Dive Brief:
- Returning utilization of health services and higher-than-expected COVID-19 care costs drove CVS Health's net income in the second quarter down 7% year over year to $2.8 billion, the healthcare behemoth reported Wednesday.
- The payer business, which includes Aetna, reported a medical loss ratio of 84.1%, up significantly from 70.3% the same time last year. The hike in MLR, which was higher than both internal and analyst forecasts, is especially acute compared to the second quarter of 2020, which saw a severe dip in utilization as COVID-19 lockdowns and elective procedure restrictions kicked into gear.
- However, CVS beat Wall Street expectations for both earnings and revenue, with topline of $72.6 billion, up 11% year over year, driven mostly by growth in government products. The Woonsocket, Rhode Island-based company raised its full-year guidance following the results.
Dive Insight:
Payers reported unprecedented profits in 2020 as consumers put off non-essential care, causing market watchers to warn a rebound could swamp insurers' bottom lines in 2021. Despite those concerns, most major payers reported notable income growth in the the first quarter, including CVS — but to many analysts, it was a question of when, not if, deferred care would return this year.
The answer appears to be the second quarter. Many payers are reporting medical use has bounced back faster than expected, hampering income growth compared to historically high income in the same period last year.
Humana, UnitedHealth, Molina and Anthem all reported net income down significantly year over year, by 67%, 35%, 33% and 22%, respectively. The unfavorable trends even drove Centene into the red, with the St. Louis-based insurer reporting a net loss of $535 million, down from $1.2 billion in profit the same time last year.
Pent-up utilization dinged CVS as well. However, the company's diversified portfolio mostly offset higher care costs through increased prescription and front store volume, COVID-19 vaccinations and diagnostic testing in its retail segment and increased pharmacy claims volume in its pharmacy benefit management segment.
CVS administered more than 6 million COVID-19 tests and nearly 17 million COVID-19 vaccines nationwide in the second quarter, CEO Karen Lynch told investors on a Wednesday morning call.
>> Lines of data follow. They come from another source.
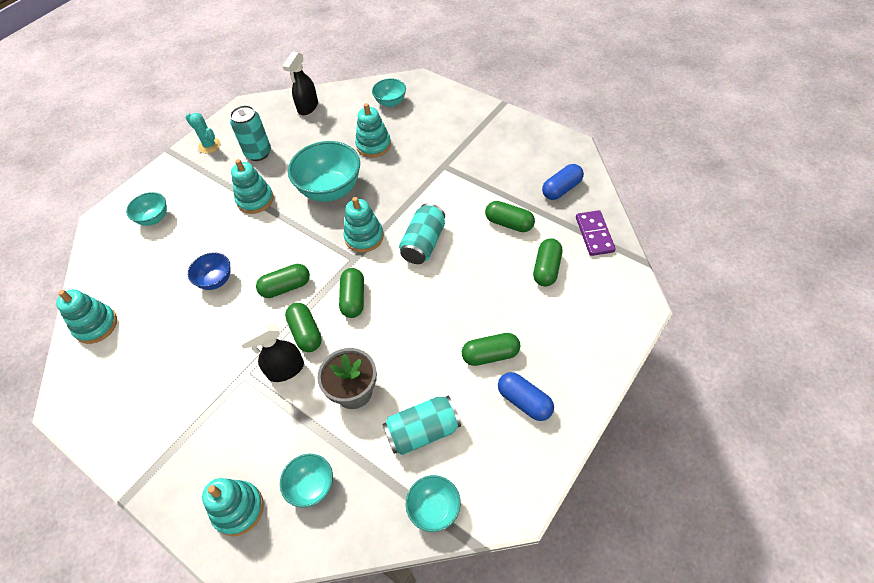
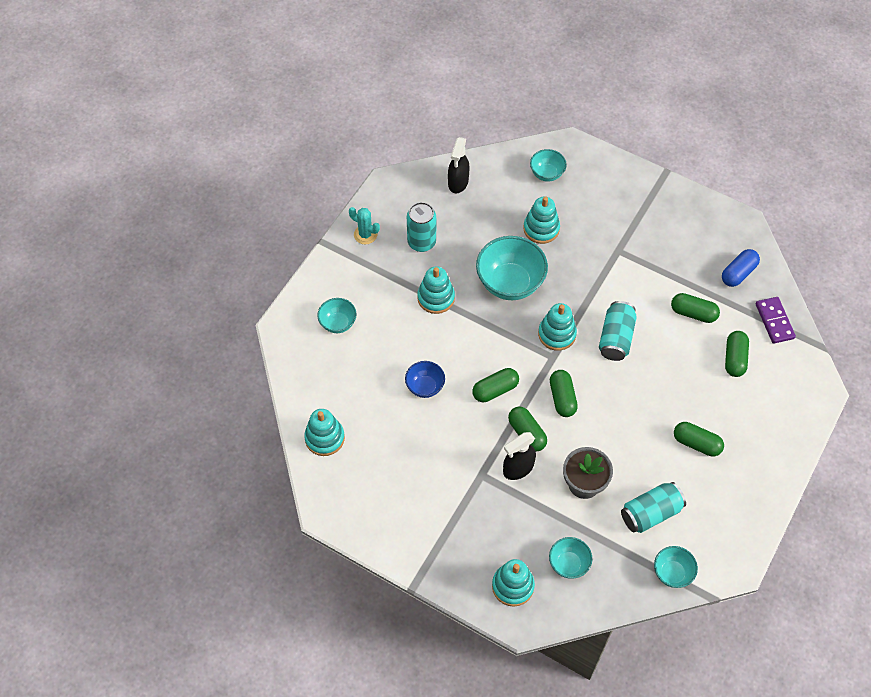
camera: 10 degrees left, 5 degrees up
(490, 355) = (696, 443): green capsule -> green capsule turned 45 degrees clockwise
(524, 401) = (731, 482): blue capsule -> none

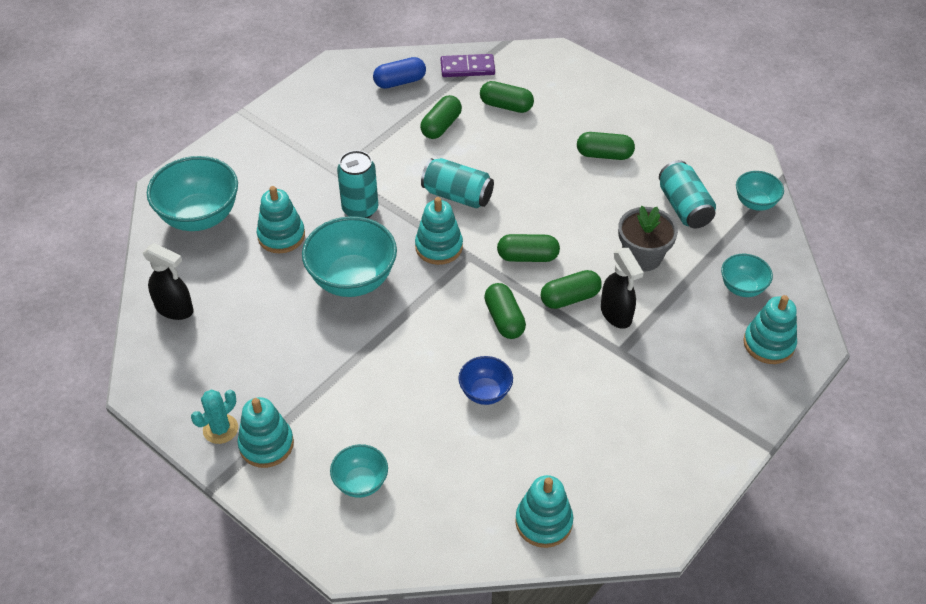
camera: 80 degrees left, 10 degrees down
(421, 242) = (257, 364): turquoise can -> turquoise can (360, 209)
(436, 298) = (351, 361): turquoise stacking toy -> turquoise stacking toy (266, 444)
(546, 174) = (200, 217): turquoise bowl -> turquoise bowl, size x1.85
(696, 443) = (604, 155): green capsule -> green capsule turned 60 degrees clockwise
(738, 273) = (400, 82): blue capsule -> blue capsule turned 75 degrees counterclockwise

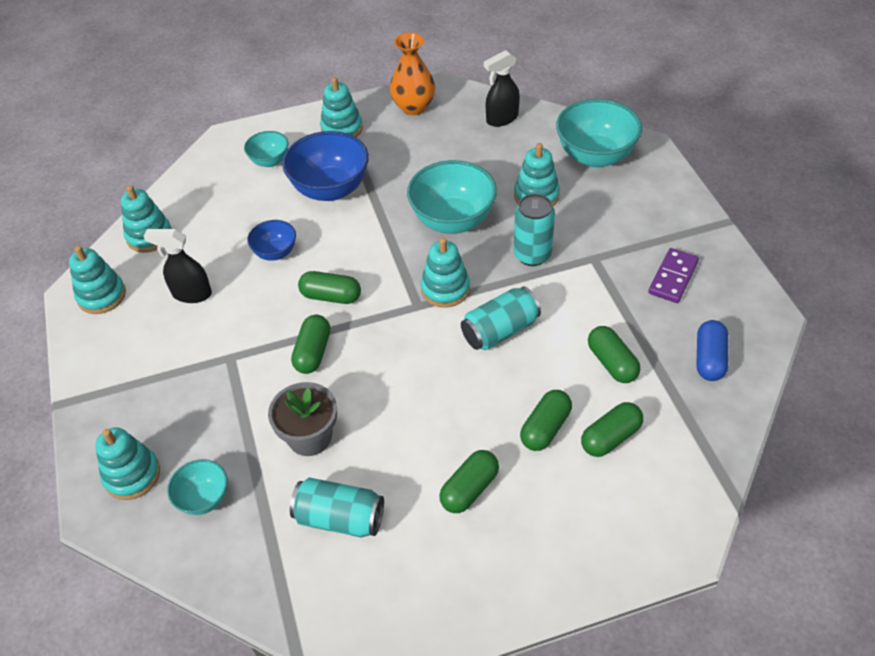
camera: 125 degrees right, 0 degrees up
(191, 396) = (414, 107): none -> orange vase
(220, 429) = (374, 112): turquoise cactus -> none
(370, 398) = (330, 189): none -> blue bowl
(467, 68) = (702, 433): purple domino -> purple domino (673, 277)
(527, 257) = (383, 346): green capsule -> green capsule (545, 428)
(616, 314) = (267, 376): black spray bottle -> black spray bottle (191, 294)
(644, 505) = (101, 296): none -> turquoise stacking toy
(755, 203) = (289, 597): turquoise bowl -> none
Vaccinations alone represented about half of CVS' retail segment's operating income increase in the quarter, which jumped 94% year over year.
However, inoculations decelerated in the back half of the quarter, according to CFO Shawn Guertin. That trend, combined with rising COVID-19 cases due to spread of the highly infectious delta variant, has resulted in some providers once again canceling elective procedures — but "it's too early to say" how the trends will affect utilization, Guertin said.
"You could reasonably infer the ongoing COVID treatment costs are persisting into early July here, thus why we thought it made sense to be more cautious with regards to our [medical loss ratio] outlook," Guertin said, while Lynch noted CVS mostly expects medical costs to exceed baseline levels in the second half of 2021.
CVS expects a full-year MLR of roughly 84.7% in 2021, slightly higher than past expectations.
Though its retail segment could benefit from rising COVID-19 testing in the future, falling vaccination rates now make the pandemic a "modest negative for 2021," Guertin said.
Previously, CVS management said they expected COVID-19 to have little-to-no impact on full-year earnings.
The company, which employs some 300,000 people, also announced it planned to raise its minimum wage to $15 an hour by July 2022 in a bid to become more competitive in the tight retail labor market. Wage increases will start in September, and result in a $125 million negative impact on earnings in the final four months of the year, Lynch said.
Overall, CVS expects revenue between $280.7 billion and $285.2 billion for 2021.
In the second quarter, CVS' payer business saw revenue jump 11% year over year to $20.5 billion. However, operating income plummeted more than 53% because of the stark year-over-year increase in utilization.
Medical membership of 23.6 million people dropped by 116,000 members from the first quarter, mostly due to declines in Medicaid and commercial products, partially offset by an increase in its Medicare business.
Growth in Medicare Advantage, a key strategic area for the payer, slightly topped expectations, Guertin said.
CVS has been doubling down on integrating its retail footprint and delivery network with its payer business to drive revenue. As part of that drive, the insurer has created new plans for Aetna's commercial members in the low- or no-copay products nudging them to its brick-and-mortar care locations, including MinuteClinics and HealthHUBs.
"That really is a big opportunity for us," Lynch said.
CVS plans to enter eight new markets in 2022 for its first CVS-Aetna co-branded plans in the individual exchanges set up by the Affordable Care Act. Payers have been investing heavily in the ACA marketplaces starting last year as more consumers, booted off employer-sponsored coverage due to the pandemic's economic downturn, enrolled in exchange plans.
The plans will be available in January in Arizona, Florida, Georgia, Missouri, Nevada, North Carolina, Texas and Virginia, pending regulatory approval.